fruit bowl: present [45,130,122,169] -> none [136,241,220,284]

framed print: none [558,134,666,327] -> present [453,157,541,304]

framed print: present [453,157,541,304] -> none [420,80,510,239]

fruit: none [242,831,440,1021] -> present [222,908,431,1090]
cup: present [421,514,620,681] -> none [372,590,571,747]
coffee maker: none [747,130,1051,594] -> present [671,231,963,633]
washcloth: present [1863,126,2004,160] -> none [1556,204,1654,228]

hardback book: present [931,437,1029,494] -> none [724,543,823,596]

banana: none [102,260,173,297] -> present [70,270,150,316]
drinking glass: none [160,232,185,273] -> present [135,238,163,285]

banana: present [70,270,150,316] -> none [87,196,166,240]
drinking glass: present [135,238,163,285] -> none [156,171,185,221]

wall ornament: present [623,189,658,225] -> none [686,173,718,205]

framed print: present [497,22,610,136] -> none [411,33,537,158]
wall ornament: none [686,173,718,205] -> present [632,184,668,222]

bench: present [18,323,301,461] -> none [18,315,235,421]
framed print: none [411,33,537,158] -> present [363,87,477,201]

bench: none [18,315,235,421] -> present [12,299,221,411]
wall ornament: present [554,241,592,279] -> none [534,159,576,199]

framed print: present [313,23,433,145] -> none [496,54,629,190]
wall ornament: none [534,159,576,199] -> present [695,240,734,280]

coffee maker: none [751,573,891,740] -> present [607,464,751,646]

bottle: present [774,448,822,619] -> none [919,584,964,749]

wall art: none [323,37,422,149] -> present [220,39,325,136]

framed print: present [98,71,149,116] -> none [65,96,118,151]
******************************
Your objective. Return the line that contains "cup: present [421,514,620,681]", along with every line after it in the data above, exactly and with nothing else.

Completed exercise.
cup: present [421,514,620,681] -> none [372,590,571,747]
coffee maker: none [747,130,1051,594] -> present [671,231,963,633]
washcloth: present [1863,126,2004,160] -> none [1556,204,1654,228]

hardback book: present [931,437,1029,494] -> none [724,543,823,596]

banana: none [102,260,173,297] -> present [70,270,150,316]
drinking glass: none [160,232,185,273] -> present [135,238,163,285]

banana: present [70,270,150,316] -> none [87,196,166,240]
drinking glass: present [135,238,163,285] -> none [156,171,185,221]

wall ornament: present [623,189,658,225] -> none [686,173,718,205]

framed print: present [497,22,610,136] -> none [411,33,537,158]
wall ornament: none [686,173,718,205] -> present [632,184,668,222]

bench: present [18,323,301,461] -> none [18,315,235,421]
framed print: none [411,33,537,158] -> present [363,87,477,201]

bench: none [18,315,235,421] -> present [12,299,221,411]
wall ornament: present [554,241,592,279] -> none [534,159,576,199]

framed print: present [313,23,433,145] -> none [496,54,629,190]
wall ornament: none [534,159,576,199] -> present [695,240,734,280]

coffee maker: none [751,573,891,740] -> present [607,464,751,646]

bottle: present [774,448,822,619] -> none [919,584,964,749]

wall art: none [323,37,422,149] -> present [220,39,325,136]

framed print: present [98,71,149,116] -> none [65,96,118,151]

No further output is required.